Just writing these words makes me know how awful I am, makes me believe it. I don't need anyone else to confirm it, I already know it. I mean, what kind of person thinks their poor sick firstborn is poisonous? Who doesn't feel that motherly urge to cuddle her sweet sick baby? I know I used to feel it, I know it for sure. I used to feel that motherly urge, and now I don't. Now I'm afraid of my own kid when she gets sick.
I'll tell you a tale, a tale of pre-all-OCD*-Jo.
* It just so happens that your friend here used to be only mostly OCD. There's a big difference between mostly OCD and all OCD.

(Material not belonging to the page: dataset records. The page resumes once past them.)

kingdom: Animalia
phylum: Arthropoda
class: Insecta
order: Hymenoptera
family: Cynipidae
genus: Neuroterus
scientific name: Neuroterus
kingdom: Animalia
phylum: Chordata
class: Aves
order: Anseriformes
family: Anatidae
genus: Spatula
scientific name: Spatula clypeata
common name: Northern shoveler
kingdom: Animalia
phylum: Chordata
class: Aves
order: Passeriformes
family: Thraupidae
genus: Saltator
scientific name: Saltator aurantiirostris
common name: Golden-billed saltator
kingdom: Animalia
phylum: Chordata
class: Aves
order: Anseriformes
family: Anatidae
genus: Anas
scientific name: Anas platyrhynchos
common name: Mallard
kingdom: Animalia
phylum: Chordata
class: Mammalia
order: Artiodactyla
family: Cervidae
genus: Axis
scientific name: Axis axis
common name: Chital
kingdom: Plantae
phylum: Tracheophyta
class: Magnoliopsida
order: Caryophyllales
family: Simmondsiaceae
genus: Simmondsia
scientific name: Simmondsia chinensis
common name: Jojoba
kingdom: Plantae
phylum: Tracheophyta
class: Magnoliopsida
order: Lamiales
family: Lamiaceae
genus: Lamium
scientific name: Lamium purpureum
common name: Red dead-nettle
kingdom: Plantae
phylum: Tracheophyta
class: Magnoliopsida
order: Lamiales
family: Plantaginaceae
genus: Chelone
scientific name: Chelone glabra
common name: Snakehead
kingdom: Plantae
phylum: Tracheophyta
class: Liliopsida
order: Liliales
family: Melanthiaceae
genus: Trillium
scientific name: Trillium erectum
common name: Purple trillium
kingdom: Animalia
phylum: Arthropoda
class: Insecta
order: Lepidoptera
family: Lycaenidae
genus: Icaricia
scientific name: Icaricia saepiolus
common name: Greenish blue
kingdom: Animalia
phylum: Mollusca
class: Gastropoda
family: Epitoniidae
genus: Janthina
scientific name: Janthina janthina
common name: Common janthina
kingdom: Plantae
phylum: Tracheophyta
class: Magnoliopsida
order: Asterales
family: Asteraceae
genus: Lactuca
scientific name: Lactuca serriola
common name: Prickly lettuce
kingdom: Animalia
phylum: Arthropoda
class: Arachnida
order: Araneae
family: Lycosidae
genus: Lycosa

I remember specifically, when Maya was just over a year old, she got very sick with Roseola. She had a high fever and was just about to break out in spots, and she was miserable. Now, Maya was not a cuddly child, not by any stretch of the imagination. She would not give in to hugs or kisses, would not cuddle us at all. AT ALL. So when she was horribly sick with a 105-degree fever and wanted nothing else but to lounge in my arms for hours, poor sickly thing, I lapped it up. I was sad for her and scared for her, but loved the cuddle time. Perhaps because I didn't have a younger baby in the house to worry about. Or else my disorder just hadn't peaked yet. All I know is I cuddled that cuddlebug like there was no tomorrow.
Behold, poor sweet sick Maya:
Poor baby. Oh how I cuddled her. I didn't give a thought to catching what she had even before I knew it was Roseola and I would not catch it. I cuddled her.
But something has changed over the years. I've gotten much worse, and I've also had another baby, and now, I don't know, my aim is to protect the littlest one. At the expense of my biggest one, I guess. Because that's how I roll.
So I am a terrible mother. I am terrible because my child is sick. She is sick with a bad chest-cold, and when I hear her cough horribly and gag with phlegm to the point of almost vomiting, I don't immediately run to comfort her, I cringe and flinch. I CRINGE AND FLINCH. Who does that? Me, I guess. OCD Me. Mother of the Fucking Year over here.
Literally, as I was writing this last night, Maya woke up from her nap, and I tried to give her love. My kind of love. OCD love. I hugged her, parked her in front of Wow Wow Wubbzy with her 5-hour-old refrigerated peppermint vanilla-bean frappuccino (because nothing says I Love You like leftover refrigerated frappuccino) and hope she'll keep coughing into her elbow and won't infect the baby.